To be fair, that $1000 investment in global equities will almost certainly deliver a return eventually. When? Who knows, but the payoff will take several years and, I would argue, it is too long a wait.
An associated problem with traditional investment strategies is the manager's goal is to beat the market. When the market declines 20 per cent and the manager is down only 18 per cent, for example, the manager is beating the market. The investor, alas, is left with an 18 per cent loss.
The manager acts in this fashion because of their mandate, their definition of risk.
For the manager, the prime risk is underperforming compared with the markets.
So the zero-risk position is to be fully invested according to market weightings.

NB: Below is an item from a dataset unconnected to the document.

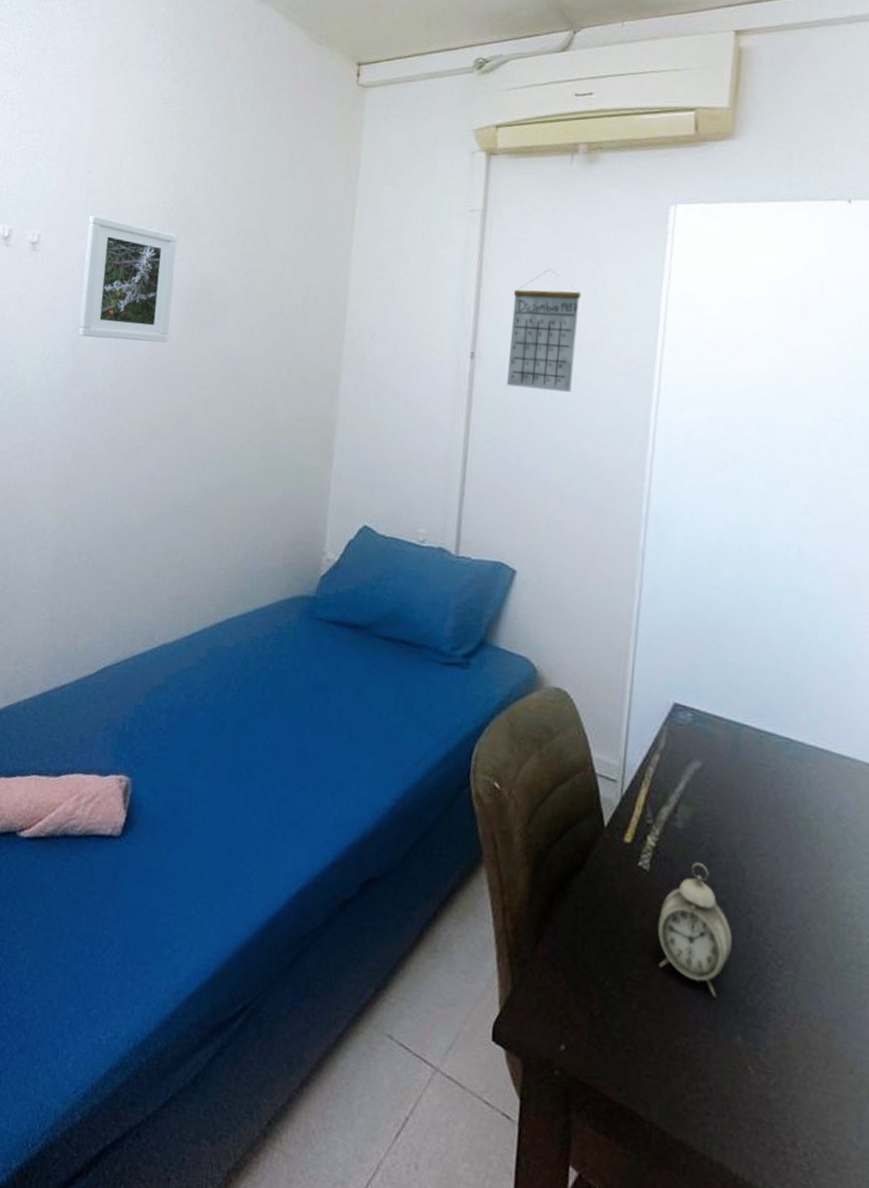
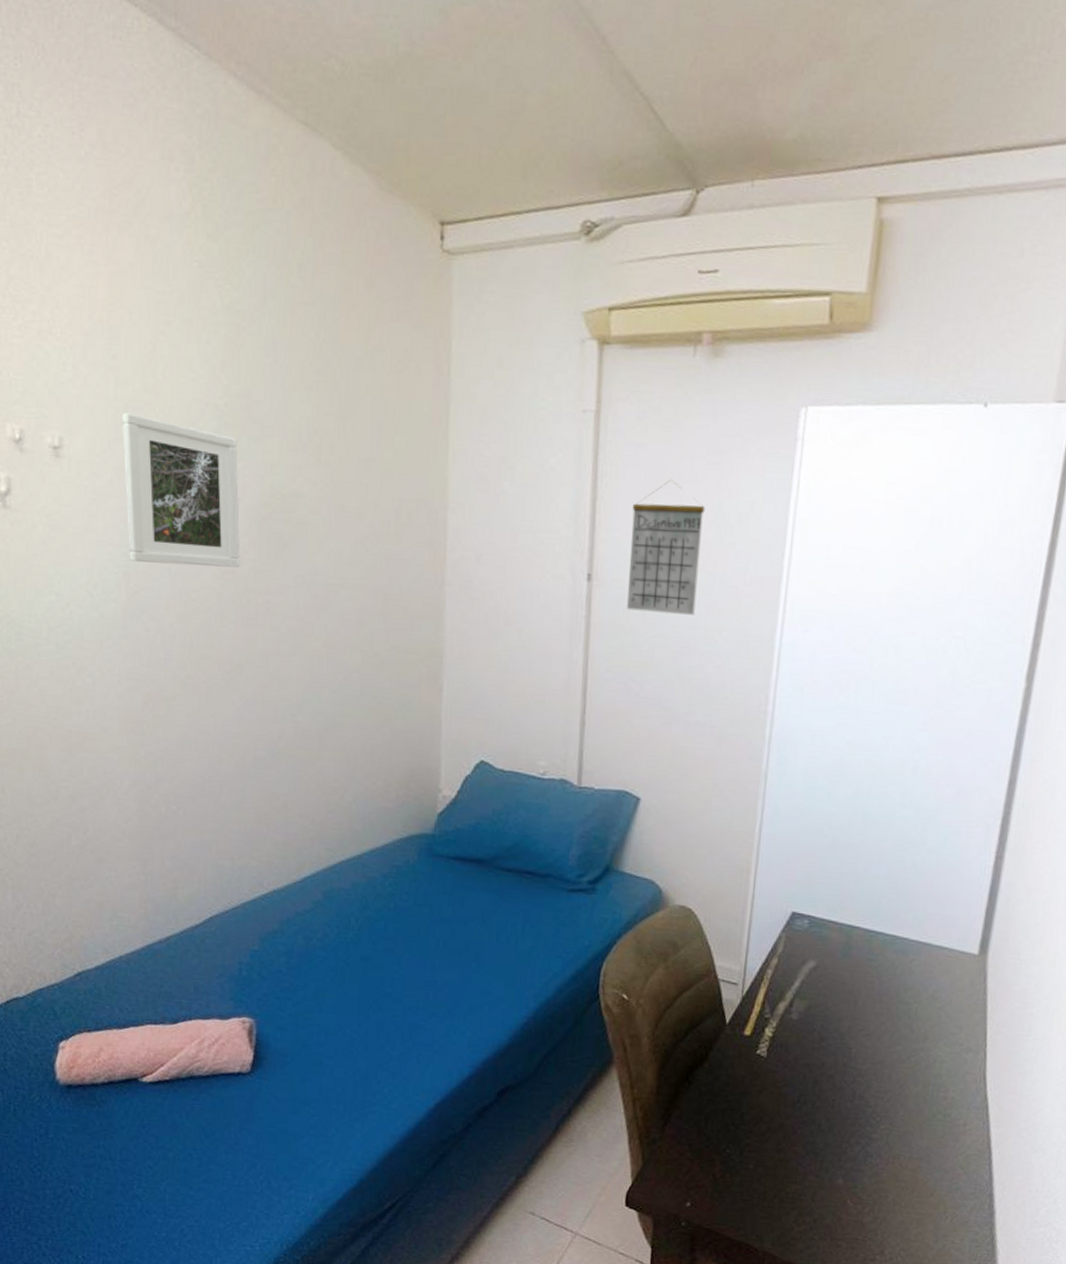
alarm clock: present [657,862,732,998] -> none [772,1046,838,1152]

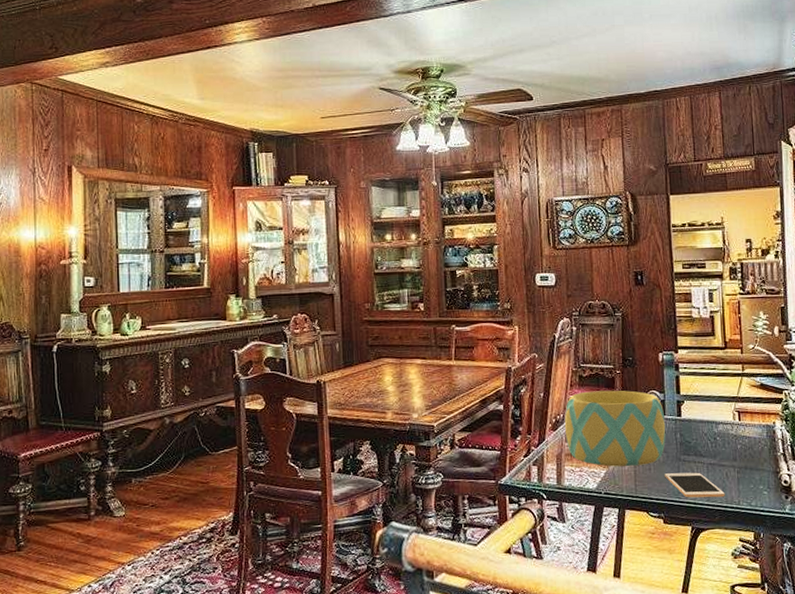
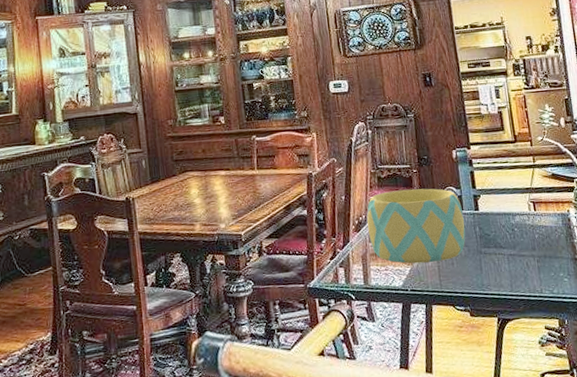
cell phone: present [665,472,725,498] -> none [467,264,528,290]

As we've seen, this approach frequently leads to an erosion of investors' wealth.
All of this presents a dilemma to the New Zealand investor, who, common sense suggests, should have some offshore exposure to offset their domestic investments.
Thankfully, there is a way to generate attractive returns and avoid the volatility.
I believe investor appetite has fundamentally changed, but first, let me explain another, long-term approach to investing which is better aligned with investors' needs.
Absolute-return investing is built on a philosophy that is not constrained by a market index and uses a full toolkit to manage risk - cash, shorting, futures, pair trades and so on - whereas traditional equity funds are typically "long only" and cash.
An absolute-return manager is typically benchmarked against the risk-free rate (cash), not the market - an important distinction.
The aim is to generate higher returns than the risk-free rate every year and irrespective of market conditions.
It's important to note that each and every absolute-return fund manager we deal with has their own personal money invested alongside clients' funds.
What this means is that while an absolute-return manager sometimes may not catch the full extent of a rising market, it does enable the preservation of capital in a falling market, which other funds don't do. As a consequence, the significant losses responsible for destroying investor wealth can be avoided.
The last decade has ushered in a new paradigm for investors, one where the preservation of capital and strong consistent returns is the focus.
Instead of the bare-knuckle ride chasing the next market high and bearing the consequences of a crash, investors are more interested in a safe, predictable and profitable journey.
It is a fundamental change in perspective and is warranted, given recent history and the years of market uncertainty ahead.
If it sounds pragmatic and conservative, because it is.
Greg Peacock is head of research at New Zealand Asset Management, a global investment management firm specialising in absolute-return investing.